Lazy Loading Google Maps and Microsoft Virtual Earth

I’m not sure how the phrase goes exactly, but it includes the words “necessity”, “invention”, and “mother”.

To say that my employer’s Internet connectivity can be spotty is a bit of an understatement. Besides frequent slowness and increasingly frequent “goneness”, this past week we had something new. The “qbot” trojan is eating its way through the county, and despite the 5-star dining experience Microsoft offers malware of all kinds, it seems to offer no love in return - the county’s connection to anything Redmond slowed to a crawl, perhaps because we were pinging the bejesus out of them. Which means a site I had that loaded the Virtual Earth library was really, really hung. Anybody outside the county’s network was aces, but anybody inside our network was doing a lot of thumb twiddling. And although outside users outnumber inside users by at least 100x1, the inside users know where my office is.

I was being relatively good about lazy loading the Google Maps and Virtual Earth libraries - I was loading those after page load, so users wouldn’t have to sit around waiting just to see the page. This is really for popup widgets, so they aren’t needed on page load. But with the latest problems, I needed to get even lazier. If there was ever a programmer born for this task, it is I.

Lazy loading Google Maps is fairly trivial. Google has AJAX API’s ready for the taking. In your page load, just reference the Google Javascript API, and include your Google Maps key.

<script src=""></script>

Now, on a page click or whatever is going to trigger the map, just:

google.load("maps", "2", {"callback": mapLoad });

Where mapLoad is your function initializing the map and whatnot. Google will load the map library for you and run the map code after its loaded.

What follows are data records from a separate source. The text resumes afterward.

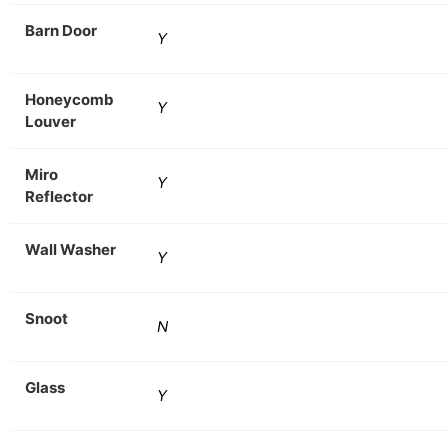
Barn Door
Y
Honeycomb
Y
Louver
Miro
Y
Reflector
Wall Washer
Y
Snoot
N
Glass
Y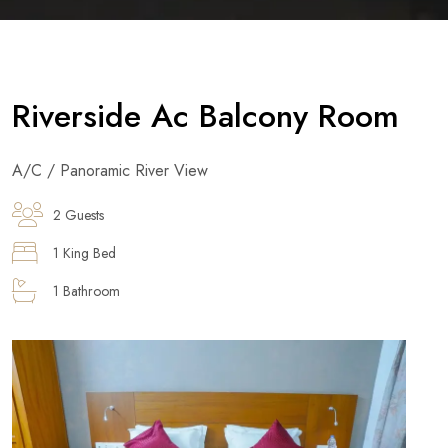
Riverside Ac Balcony Room
A/C / Panoramic River View
2 Guests
1 King Bed
1 Bathroom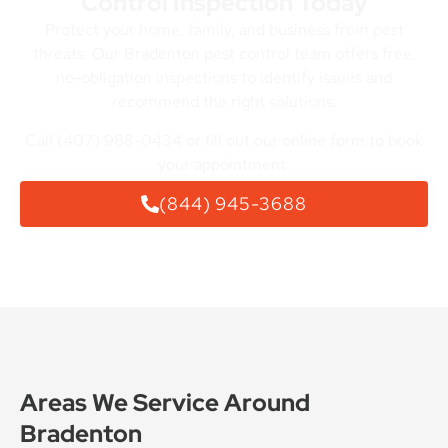
Control Inspection Today
Protect your home, family, and business from pest
threats. Our Bradenton pest control team offers free,
no-obligation inspections to identify issues and
recommend the right solutions.
Call (407) 988-0434 or fill out our online form to book
your appointment.
(844) 945-3688
Areas We Service Around
Bradenton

Virtual Earth is a different animal. jQuery has a built-in function to handle lazy loading Javascript, like so:

$.getScript("", mapLoad);

Epic fail here. The problem is that VE will essentially load a file that tries to load more files, and you’re skipping off to the mapLoad event when the first one is loaded. Your browser will tell you it has never heard of this VEmap thing, and that you should go jump in a creek.

To pull this off with VE, I had to try to figure out if it was really done loading. After scrounging around forums and trying three other things, here’s what I ended up with:

function() {
var myInterval = setInterval( function() {if (( eval("typeof VEMap") != "undefined")
&& (document.getElementById("vemap").attachEvent != undefined))
{clearInterval(myInterval);  mapLoad  }},  2000);

The oft-underused setInterval command is a lot like a setTimeout, but with one difference. With the setInterval, it trys to execute the code at every interval, not just once. Basically what I’m telling the browser to do is to check to see if VEMap and attachEvent are there yet, which would indicate VE is loaded and ready. I perform the check for 2 secounds after the inital VE JS file is loaded. When both are present, I clear the interval, killing the loop, and run my map code.

If you aren’t using the map libraries at page load, it’s a good idea to lazy load them, even if your Internet connection is solid as a rock. It saves the user time, and there’s always the chance they’ll never go the the magical link that requires a map to load.